● **Work to complete**: If an entry contains a picture, leave the picture out and reproduce everything else in the records below exactly.

● **Dataset**:
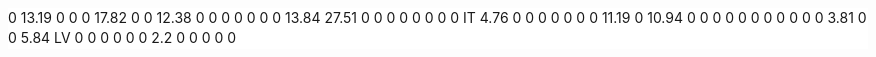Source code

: 0
13.19
0
0
0
17.82
0
0
12.38
0
0
0
0
0
0
0
13.84 27.51
0
0
0
0
0
0
0
0
IT 4.76
0
0
0
0
0
0
0
11.19
0
10.94
0
0
0
0
0
0
0
0
0
0
0
3.81
0
0
5.84
LV
0
0
0
0
0
0
2.2
0
0
0
0
0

● **Answer space**:
Source code

: 0
13.19
0
0
0
17.82
0
0
12.38
0
0
0
0
0
0
0
13.84 27.51
0
0
0
0
0
0
0
0
IT 4.76
0
0
0
0
0
0
0
11.19
0
10.94
0
0
0
0
0
0
0
0
0
0
0
3.81
0
0
5.84
LV
0
0
0
0
0
0
2.2
0
0
0
0
0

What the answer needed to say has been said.